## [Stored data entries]
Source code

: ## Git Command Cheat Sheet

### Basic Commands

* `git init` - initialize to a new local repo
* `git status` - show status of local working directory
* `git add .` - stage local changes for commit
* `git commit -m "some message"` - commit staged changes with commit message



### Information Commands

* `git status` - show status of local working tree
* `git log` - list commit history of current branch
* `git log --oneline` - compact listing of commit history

## [Action item]
Every record must be output again with its wording unchanged.

## [Reply]
Source code

: ## Git Command Cheat Sheet

### Basic Commands

* `git init` - initialize to a new local repo
* `git status` - show status of local working directory
* `git add .` - stage local changes for commit
* `git commit -m "some message"` - commit staged changes with commit message



### Information Commands

* `git status` - show status of local working tree
* `git log` - list commit history of current branch
* `git log --oneline` - compact listing of commit history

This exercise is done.